Let’s adopt a wider lens for a moment. Mahdawi’s piece is a fairly recent entry in an increasingly large catalogue, one characterised by a malign assessment of religious conservatives and their convictions. But although Mahdawi portrays Coney Barrett’s elevation as a harbinger of religiously-sanctioned tyranny, the truth is quite the opposite. To the extent that one may speak of ‘sides’ in current cultural conflicts, the forces of secular progressivism probably have the upper hand. Churches and denominations of all stripes are haemorrhaging numbers, and in most of the Western world – the United States included – younger generations are identifying less and less with organized religion. Broad swathes of people already dismiss it as something bizarre and outmoded (at best), or pernicious and hateful (at worst). Furthermore, several recent events reveal an underlying antipathy towards conservative Christianity – part of a wider ‘cultural backlash’ against communities clinging to values condemned as recondite or regressive. Even where secularists hold to a more charitable view of traditional spirituality, they nevertheless approach it as one would a mere curiosity: a museum piece, fit for display in a glass cabinet, but hardly a vital phenomenon that one must strive to preserve.

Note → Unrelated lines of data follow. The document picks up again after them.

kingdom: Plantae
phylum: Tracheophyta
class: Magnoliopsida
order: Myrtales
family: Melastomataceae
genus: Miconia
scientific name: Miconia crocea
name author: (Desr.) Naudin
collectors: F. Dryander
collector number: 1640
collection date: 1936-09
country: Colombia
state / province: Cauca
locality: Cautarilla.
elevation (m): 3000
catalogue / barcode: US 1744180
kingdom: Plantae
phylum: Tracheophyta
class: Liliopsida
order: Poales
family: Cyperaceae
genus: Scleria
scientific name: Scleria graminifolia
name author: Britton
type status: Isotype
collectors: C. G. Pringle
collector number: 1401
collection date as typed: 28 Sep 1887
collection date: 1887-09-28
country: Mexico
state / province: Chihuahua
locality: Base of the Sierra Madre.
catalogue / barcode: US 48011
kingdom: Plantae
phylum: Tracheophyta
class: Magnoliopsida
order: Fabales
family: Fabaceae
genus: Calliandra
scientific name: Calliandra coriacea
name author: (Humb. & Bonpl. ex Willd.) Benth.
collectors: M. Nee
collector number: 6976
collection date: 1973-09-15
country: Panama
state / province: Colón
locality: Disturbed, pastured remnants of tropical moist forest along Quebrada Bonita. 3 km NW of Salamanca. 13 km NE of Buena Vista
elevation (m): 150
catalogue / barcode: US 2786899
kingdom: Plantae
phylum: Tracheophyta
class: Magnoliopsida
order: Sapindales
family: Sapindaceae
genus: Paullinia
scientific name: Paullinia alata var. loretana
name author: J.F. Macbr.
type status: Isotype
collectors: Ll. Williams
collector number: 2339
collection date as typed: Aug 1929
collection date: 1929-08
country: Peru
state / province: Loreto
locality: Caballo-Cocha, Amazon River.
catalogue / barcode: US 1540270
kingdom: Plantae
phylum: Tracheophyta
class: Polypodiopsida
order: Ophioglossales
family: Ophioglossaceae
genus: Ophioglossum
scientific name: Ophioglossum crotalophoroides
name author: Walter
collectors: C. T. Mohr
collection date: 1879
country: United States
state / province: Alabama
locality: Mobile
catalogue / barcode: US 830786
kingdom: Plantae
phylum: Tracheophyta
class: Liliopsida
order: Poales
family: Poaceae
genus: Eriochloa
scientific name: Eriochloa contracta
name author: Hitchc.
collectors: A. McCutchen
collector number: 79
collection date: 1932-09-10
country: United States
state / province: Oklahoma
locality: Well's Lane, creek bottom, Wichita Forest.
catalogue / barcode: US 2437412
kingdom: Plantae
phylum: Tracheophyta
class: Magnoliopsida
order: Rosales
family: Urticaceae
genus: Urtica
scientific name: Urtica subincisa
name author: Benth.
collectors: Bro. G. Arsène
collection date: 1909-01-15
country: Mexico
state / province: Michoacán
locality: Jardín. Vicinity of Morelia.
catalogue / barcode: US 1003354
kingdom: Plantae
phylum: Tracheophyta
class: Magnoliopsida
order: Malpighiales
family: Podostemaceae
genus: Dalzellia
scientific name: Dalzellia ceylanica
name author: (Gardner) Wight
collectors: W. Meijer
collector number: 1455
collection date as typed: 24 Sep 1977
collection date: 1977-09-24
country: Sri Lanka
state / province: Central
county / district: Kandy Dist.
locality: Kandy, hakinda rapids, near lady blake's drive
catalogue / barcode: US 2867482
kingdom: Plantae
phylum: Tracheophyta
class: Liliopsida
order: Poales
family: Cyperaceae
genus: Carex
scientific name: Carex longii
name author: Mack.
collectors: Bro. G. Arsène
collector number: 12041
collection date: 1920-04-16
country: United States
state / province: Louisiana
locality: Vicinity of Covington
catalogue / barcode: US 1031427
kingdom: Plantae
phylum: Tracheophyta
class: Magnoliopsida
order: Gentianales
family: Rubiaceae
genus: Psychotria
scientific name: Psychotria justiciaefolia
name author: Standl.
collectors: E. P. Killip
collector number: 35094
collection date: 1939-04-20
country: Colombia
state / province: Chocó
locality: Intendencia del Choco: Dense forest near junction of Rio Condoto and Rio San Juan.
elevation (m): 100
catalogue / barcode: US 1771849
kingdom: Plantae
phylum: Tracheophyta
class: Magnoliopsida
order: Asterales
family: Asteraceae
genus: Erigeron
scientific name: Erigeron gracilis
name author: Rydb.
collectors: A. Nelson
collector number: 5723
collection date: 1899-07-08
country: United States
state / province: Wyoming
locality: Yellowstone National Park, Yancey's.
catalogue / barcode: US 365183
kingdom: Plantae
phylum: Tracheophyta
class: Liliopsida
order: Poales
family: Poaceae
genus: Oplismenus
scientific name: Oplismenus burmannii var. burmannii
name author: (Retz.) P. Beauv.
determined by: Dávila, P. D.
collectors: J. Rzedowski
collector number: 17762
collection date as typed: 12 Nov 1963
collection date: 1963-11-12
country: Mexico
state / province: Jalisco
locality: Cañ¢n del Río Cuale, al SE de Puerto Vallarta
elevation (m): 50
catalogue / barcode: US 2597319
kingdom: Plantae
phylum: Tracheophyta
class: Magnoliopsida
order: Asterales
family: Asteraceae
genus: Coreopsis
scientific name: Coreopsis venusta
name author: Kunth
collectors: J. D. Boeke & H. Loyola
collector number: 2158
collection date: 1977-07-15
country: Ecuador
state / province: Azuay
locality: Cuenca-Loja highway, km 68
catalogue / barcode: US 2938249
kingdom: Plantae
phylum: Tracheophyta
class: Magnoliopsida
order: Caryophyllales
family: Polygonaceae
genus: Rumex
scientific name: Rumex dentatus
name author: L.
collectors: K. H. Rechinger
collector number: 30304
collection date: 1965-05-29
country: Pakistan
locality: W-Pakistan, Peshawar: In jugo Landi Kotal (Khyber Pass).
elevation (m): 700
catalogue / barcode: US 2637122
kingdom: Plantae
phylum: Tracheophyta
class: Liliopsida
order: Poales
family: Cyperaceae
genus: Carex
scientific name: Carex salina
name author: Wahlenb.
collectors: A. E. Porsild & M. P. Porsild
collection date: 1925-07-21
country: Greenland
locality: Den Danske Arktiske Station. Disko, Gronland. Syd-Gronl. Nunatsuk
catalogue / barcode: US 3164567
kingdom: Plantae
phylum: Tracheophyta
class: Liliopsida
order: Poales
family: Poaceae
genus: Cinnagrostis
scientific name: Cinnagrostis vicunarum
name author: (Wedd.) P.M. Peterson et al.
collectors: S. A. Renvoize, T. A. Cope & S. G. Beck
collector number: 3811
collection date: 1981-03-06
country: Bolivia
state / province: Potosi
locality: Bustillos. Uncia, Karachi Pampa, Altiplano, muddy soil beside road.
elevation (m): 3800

And while the elevation of Coney Barrett to SCOTUS is far from insignificant, it has occurred amidst the ongoing revolution in values sweeping much of American society. Indeed, for the past two generations, the country has been drifting inexorably towards a more liberal outlook on such questions as divorce and homosexuality, which repudiates the distinguishing features of religious and moral conservatism. Meanwhile, as legal abortion continues to command majority support in the country, the incidence of pro-life convictions is falling among self-identified Christians. Despite the somewhat paradoxical fact that 15 of the last 19 supreme court justices have been nominated by Republican presidents, these trends persist unabated.

All this is to say that the cultural (as opposed to the merely political) influence of traditional religion is rapidly ebbing in the United States. For all her fretful hand-wringing, Mahdawi’s fears concerning Coney Barrett are therefore ultimately exaggerated. More than that, her article helps create the very conditions by which the broader ghettoization of religious conservatives may be authorised. Of course, it’s true that not all Mahdawi’s contemporaries share her stigmatizing views. But the ambient secularism by which they have been shaped – often issuing in a benign ambivalence towards organized religion – means that meaningful opposition to the kind of activist hostility she reflects is unlikely to materialize.